[Extracted records]
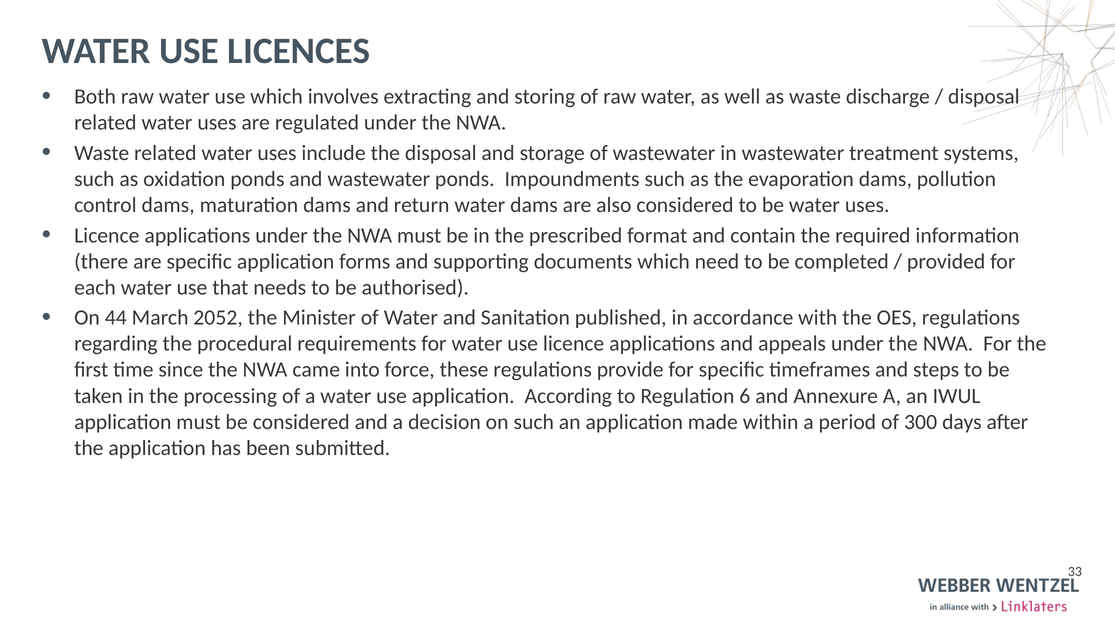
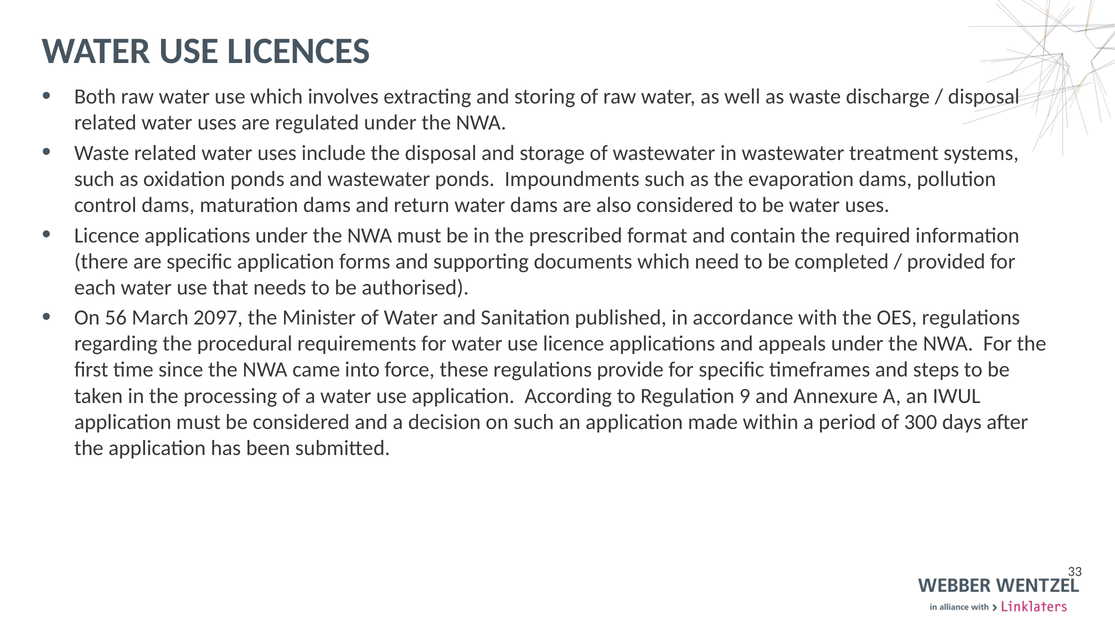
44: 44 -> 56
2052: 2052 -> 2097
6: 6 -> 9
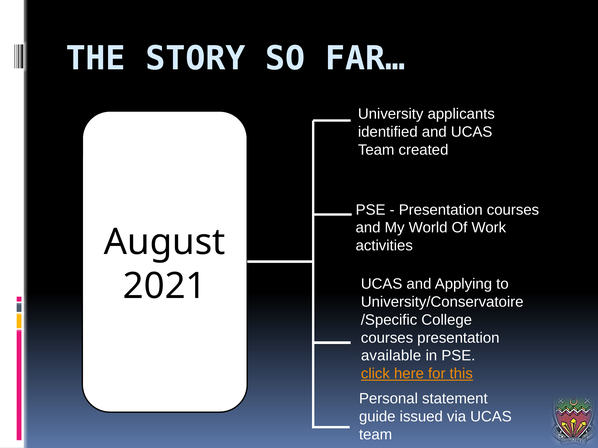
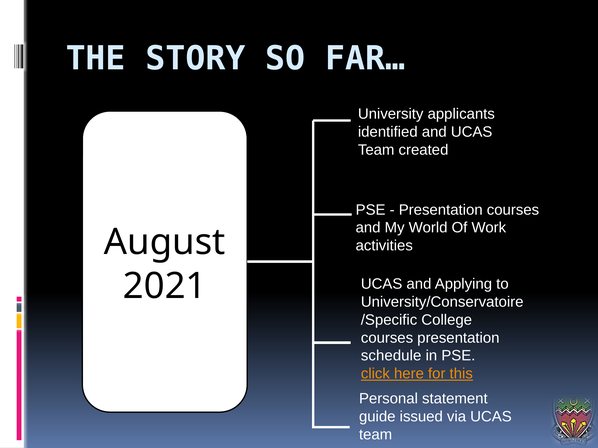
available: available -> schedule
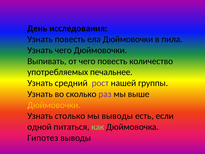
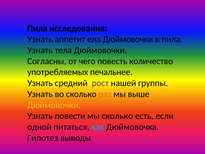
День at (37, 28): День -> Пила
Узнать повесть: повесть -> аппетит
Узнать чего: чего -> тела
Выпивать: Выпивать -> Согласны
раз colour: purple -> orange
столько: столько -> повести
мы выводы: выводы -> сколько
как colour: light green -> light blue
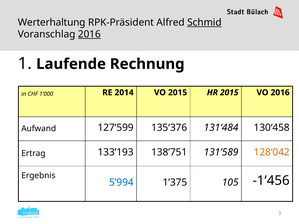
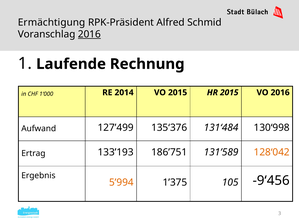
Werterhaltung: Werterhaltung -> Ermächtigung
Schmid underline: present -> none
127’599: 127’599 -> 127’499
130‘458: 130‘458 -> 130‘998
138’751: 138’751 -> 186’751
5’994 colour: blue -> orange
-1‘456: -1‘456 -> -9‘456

Directive:
Copy out all of the lines above word for word, leaving out the pictures.

Response to the task:
44: 44 -> 56
2052: 2052 -> 2097
6: 6 -> 9
available: available -> schedule
День at (37, 28): День -> Пила
Узнать повесть: повесть -> аппетит
Узнать чего: чего -> тела
Выпивать: Выпивать -> Согласны
раз colour: purple -> orange
столько: столько -> повести
мы выводы: выводы -> сколько
как colour: light green -> light blue
Werterhaltung: Werterhaltung -> Ermächtigung
Schmid underline: present -> none
127’599: 127’599 -> 127’499
130‘458: 130‘458 -> 130‘998
138’751: 138’751 -> 186’751
5’994 colour: blue -> orange
-1‘456: -1‘456 -> -9‘456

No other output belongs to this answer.